People Jobs

A rickshaw wallah in Old City, Dhaka, Bangladesh

A rickshaw wallah in Old City, Dhaka, Bangladesh

Bicycle rickshaws are everywhere in Dhaka. Brightly-colored, squeaking, grinding contraptions by which thin men with knotted-rope sinews pedal businessmen, school bound children and their burka-clad mothers, tourists, and families of four around the city, operating for short distances and able to reach some streets that larger vehicles can’t fit.

From what I’ve heard and researched, most of these men are here as a result of urban flight, seeking better job opportunities in the big city away from the struggles of eking out a living from the soil. Though Dhaka is known most for its garment factories, transport jobs are low-skilled and perhaps even more readily available. Only a fraction of the bicycle-rickshaw wallahs actually own their vehicles. The majority rent the use of the rickshaw for a few shifts, giving the owner a cut of their earnings, and feeding their families day to day on the remainder.
=======
▸ Parts of the exercise:
a) From the passage on Dhaka's rickshaw wallahs, extract the stretch from "Bicycle rickshaws are" through "vehicles can’t fit.".
b) According to the passage on Dhaka's rickshaw wallahs, how do most of the men get the use of their rickshaws?
c) Proceed with the passage on Dhaka's rickshaw wallahs from where it stops.
None of the items are needed here.
=======
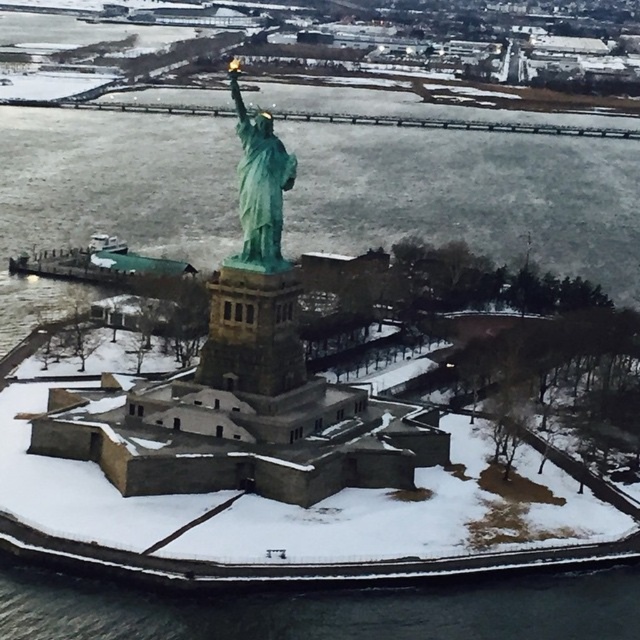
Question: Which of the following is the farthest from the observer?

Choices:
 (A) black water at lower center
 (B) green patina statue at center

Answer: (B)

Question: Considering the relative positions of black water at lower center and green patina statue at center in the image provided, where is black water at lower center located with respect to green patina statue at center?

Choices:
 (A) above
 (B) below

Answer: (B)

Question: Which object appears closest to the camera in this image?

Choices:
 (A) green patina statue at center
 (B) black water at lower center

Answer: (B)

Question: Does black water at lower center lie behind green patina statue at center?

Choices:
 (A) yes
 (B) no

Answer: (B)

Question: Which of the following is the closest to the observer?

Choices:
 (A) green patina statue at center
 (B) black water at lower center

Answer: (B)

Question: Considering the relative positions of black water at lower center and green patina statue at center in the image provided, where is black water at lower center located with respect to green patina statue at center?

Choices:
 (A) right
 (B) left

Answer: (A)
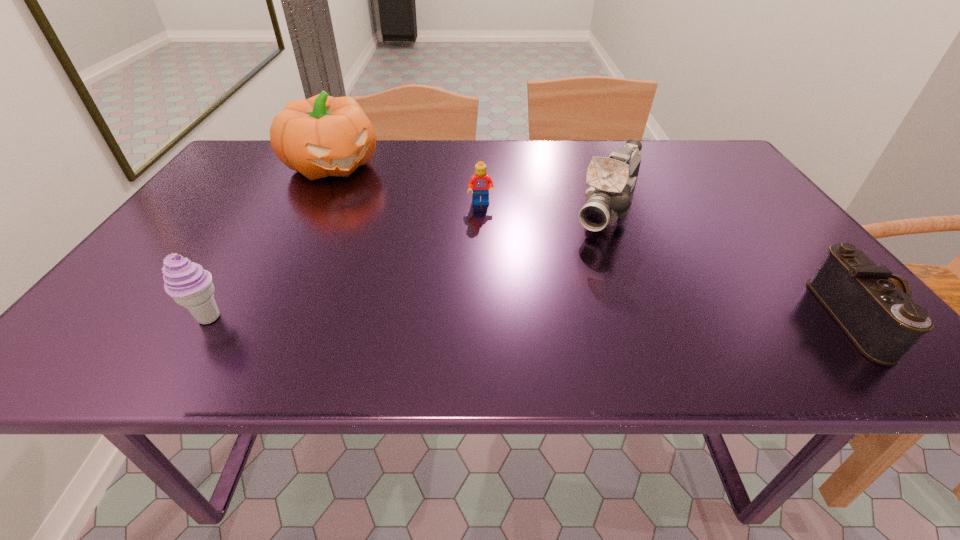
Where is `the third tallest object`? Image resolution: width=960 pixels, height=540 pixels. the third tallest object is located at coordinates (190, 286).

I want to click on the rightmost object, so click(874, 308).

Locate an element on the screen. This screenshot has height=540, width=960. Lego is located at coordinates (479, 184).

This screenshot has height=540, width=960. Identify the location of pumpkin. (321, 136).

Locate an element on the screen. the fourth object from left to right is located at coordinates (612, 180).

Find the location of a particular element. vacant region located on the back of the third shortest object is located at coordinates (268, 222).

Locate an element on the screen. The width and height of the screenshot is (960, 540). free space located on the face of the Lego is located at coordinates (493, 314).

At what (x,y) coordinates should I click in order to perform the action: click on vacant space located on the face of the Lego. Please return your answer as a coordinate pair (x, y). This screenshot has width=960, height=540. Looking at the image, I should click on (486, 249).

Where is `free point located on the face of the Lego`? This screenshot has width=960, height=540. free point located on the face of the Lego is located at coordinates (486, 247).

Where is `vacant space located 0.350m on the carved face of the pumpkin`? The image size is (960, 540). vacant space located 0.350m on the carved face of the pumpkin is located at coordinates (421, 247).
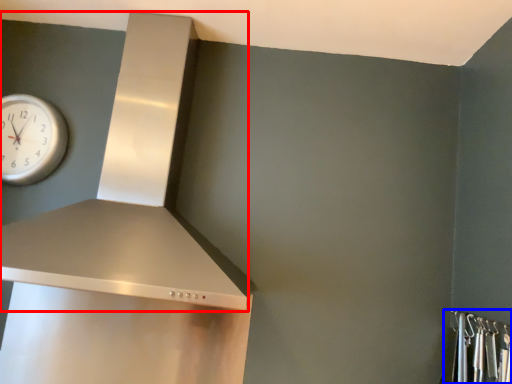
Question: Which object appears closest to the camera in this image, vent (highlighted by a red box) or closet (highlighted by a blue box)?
=======
▸ Expected results:
a)
Bicycle rickshaws are everywhere in Dhaka. Brightly-colored, squeaking, grinding contraptions by which thin men with knotted-rope sinews pedal businessmen, school bound children and their burka-clad mothers, tourists, and families of four around the city, operating for short distances and able to reach some streets that larger vehicles can’t fit.

b) They rent the rickshaw for a few shifts and give the owner a cut of their earnings.

c)
But are these jobs opportunity for the urban poor or unjust and cruel exploitation?

A year ago, my first time in Kolkata, I was talking about the prevalence of rickshaws in that city with a seasoned NGO worker. “Kolkata,” she said, “mostly uses auto-rickshaws (AKA “CNGs” for: the Compressed Natural Gas which powers them). Bicycle rickshaws were mostly outlawed several years ago. They exist, but we never use them.”

“Why?” I asked.

“Because its horrible!” she said, as if it were the most obvious thing in the world.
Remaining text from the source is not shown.